▶ Datos proporcionados:
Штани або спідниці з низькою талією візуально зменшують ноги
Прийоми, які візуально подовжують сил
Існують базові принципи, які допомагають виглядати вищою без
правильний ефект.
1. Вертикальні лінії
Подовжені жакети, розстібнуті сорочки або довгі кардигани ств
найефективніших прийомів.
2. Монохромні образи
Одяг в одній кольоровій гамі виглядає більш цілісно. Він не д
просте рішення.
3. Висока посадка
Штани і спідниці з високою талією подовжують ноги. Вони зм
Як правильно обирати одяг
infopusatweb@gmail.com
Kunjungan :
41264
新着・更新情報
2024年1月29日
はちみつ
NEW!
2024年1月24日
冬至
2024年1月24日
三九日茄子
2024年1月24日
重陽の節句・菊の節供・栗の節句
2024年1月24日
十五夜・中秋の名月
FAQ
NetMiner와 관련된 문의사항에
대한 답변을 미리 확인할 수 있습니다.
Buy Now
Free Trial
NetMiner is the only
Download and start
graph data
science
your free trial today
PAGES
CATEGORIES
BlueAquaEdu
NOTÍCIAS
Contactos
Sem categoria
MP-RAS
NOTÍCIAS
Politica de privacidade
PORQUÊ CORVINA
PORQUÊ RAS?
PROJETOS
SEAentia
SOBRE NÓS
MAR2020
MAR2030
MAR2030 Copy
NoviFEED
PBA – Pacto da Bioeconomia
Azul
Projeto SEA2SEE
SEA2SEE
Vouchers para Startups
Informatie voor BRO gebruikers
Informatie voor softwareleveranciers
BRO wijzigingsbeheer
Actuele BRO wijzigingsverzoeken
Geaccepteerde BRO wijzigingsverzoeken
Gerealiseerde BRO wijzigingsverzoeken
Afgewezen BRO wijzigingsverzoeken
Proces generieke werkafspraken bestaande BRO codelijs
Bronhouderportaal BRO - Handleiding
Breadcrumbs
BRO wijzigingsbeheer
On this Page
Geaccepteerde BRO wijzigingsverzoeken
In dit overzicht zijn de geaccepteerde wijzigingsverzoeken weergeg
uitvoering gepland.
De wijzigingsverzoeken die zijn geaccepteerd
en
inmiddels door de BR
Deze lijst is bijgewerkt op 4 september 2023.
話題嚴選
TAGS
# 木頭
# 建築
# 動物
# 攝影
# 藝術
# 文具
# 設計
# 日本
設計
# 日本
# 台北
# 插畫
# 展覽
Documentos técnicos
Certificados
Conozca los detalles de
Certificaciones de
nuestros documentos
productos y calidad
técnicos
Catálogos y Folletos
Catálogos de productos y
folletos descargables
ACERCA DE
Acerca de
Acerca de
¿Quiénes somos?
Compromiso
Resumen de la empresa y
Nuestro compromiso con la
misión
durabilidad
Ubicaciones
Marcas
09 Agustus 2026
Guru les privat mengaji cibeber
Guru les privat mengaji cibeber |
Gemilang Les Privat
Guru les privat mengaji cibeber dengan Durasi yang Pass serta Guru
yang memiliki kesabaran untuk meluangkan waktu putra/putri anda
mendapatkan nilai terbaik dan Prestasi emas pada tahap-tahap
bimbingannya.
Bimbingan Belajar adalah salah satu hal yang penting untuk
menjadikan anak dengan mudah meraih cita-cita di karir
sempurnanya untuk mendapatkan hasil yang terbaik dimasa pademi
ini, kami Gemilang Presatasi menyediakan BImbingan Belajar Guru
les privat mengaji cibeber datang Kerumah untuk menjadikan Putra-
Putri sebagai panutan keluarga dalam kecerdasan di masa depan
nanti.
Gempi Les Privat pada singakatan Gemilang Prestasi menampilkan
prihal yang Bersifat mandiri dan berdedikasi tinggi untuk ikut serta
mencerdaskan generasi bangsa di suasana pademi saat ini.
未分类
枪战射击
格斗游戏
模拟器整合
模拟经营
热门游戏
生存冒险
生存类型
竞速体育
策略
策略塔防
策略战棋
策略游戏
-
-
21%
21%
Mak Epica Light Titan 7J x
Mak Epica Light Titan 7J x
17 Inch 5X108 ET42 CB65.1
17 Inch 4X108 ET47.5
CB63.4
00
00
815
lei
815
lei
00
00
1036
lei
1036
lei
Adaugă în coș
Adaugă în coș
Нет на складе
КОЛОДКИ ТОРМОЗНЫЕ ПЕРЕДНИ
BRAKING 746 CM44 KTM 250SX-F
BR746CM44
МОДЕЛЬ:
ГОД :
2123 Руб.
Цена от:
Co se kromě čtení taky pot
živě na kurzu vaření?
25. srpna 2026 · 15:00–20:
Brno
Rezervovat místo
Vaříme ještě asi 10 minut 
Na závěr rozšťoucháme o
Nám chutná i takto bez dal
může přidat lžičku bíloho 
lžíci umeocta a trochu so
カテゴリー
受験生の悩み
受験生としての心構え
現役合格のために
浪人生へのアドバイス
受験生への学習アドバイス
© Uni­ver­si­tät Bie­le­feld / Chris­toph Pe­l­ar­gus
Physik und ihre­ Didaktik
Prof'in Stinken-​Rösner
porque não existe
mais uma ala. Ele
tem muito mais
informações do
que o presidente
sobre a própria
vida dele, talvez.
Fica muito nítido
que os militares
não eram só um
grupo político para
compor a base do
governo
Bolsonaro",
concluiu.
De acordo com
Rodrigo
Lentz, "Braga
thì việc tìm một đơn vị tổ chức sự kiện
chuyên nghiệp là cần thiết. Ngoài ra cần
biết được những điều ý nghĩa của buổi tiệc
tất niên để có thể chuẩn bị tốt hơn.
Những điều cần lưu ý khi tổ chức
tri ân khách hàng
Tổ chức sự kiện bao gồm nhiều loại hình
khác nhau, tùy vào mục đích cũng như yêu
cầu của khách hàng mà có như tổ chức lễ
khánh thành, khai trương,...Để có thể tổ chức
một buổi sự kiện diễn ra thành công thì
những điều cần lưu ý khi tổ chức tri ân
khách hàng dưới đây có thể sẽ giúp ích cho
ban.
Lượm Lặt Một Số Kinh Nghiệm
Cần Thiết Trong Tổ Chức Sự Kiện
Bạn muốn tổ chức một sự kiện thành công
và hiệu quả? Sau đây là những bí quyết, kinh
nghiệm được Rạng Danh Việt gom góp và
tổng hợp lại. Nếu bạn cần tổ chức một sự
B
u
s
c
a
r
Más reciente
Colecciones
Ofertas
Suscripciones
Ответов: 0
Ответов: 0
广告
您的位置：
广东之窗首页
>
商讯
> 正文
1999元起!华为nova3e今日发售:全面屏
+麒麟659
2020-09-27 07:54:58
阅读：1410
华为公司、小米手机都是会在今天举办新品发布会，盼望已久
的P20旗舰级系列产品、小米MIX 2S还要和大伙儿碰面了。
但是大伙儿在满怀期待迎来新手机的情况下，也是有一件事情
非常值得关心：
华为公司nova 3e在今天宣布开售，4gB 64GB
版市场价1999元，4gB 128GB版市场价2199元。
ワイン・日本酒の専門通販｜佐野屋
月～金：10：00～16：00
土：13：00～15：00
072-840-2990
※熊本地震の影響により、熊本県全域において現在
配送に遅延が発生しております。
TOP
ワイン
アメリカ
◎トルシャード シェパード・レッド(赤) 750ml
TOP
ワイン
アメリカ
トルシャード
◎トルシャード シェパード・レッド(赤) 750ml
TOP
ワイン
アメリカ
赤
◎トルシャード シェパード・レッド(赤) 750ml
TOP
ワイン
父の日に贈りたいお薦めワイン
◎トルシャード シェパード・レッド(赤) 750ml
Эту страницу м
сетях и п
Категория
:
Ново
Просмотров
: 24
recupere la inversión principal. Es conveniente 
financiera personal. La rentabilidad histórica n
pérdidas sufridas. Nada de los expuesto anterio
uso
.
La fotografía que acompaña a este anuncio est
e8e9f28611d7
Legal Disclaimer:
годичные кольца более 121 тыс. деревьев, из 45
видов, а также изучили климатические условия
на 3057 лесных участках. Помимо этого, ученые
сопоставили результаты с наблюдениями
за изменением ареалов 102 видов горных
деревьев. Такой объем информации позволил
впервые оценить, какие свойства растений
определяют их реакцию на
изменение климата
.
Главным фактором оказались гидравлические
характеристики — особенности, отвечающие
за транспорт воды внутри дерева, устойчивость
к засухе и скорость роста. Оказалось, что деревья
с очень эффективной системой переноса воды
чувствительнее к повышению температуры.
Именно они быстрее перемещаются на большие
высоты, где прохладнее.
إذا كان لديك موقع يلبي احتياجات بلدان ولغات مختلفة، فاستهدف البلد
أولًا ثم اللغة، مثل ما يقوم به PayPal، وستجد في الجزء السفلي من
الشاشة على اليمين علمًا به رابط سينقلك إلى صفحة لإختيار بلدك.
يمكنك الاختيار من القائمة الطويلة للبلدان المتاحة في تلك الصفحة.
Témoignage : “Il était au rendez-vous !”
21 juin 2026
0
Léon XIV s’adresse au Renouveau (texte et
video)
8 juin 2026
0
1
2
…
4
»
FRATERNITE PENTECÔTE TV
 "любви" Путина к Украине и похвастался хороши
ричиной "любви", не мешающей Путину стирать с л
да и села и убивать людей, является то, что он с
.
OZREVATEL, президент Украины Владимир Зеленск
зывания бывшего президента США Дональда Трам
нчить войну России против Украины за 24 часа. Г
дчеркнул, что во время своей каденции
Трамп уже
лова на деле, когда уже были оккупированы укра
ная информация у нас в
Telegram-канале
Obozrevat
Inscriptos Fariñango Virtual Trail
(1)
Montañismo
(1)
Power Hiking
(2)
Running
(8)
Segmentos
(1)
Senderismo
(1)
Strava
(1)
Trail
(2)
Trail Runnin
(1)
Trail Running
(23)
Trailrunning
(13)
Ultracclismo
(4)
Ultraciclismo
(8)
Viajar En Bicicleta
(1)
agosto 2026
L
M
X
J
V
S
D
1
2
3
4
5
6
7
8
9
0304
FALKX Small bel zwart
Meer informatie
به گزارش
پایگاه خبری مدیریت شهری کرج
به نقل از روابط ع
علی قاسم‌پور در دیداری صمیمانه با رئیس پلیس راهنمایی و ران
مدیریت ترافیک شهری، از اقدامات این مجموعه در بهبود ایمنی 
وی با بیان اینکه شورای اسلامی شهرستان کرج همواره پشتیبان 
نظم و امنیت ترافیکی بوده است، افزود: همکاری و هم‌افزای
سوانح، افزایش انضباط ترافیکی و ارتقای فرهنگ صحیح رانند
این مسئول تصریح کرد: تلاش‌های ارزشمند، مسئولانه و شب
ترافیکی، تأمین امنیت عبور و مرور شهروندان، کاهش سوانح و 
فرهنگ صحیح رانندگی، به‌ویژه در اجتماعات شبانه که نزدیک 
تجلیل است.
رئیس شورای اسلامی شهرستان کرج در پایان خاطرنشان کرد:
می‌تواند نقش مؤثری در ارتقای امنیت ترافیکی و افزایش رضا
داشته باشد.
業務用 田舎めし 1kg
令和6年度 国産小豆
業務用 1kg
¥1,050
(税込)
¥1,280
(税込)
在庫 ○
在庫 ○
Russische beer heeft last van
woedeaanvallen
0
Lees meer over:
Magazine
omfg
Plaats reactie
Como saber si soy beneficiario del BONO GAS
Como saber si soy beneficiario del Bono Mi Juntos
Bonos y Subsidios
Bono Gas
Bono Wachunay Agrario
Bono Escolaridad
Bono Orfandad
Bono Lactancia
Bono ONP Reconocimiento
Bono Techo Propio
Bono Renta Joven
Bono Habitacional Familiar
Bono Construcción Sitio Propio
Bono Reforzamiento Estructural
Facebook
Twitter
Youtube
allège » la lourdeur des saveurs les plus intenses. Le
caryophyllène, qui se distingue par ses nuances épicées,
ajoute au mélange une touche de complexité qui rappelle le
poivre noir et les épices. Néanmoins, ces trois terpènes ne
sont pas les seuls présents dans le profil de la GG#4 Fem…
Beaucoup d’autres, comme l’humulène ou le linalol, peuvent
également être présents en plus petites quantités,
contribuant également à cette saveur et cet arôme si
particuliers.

▶ Detalles del ejercicio:
Actualiza las líneas que comienzan al inicio de los registros y terminan en la línea que contiene "1. Вертикальні лінії", ambas incluidas, reemplazando "візуально" por "помітно" y manteniendo todo lo demás sin cambios. Devuelve solo esas líneas.

▶ Resultado de la tarea:
Штани або спідниці з низькою талією помітно зменшують ноги
Прийоми, які помітно подовжують сил
Існують базові принципи, які допомагають виглядати вищою без
правильний ефект.
1. Вертикальні лінії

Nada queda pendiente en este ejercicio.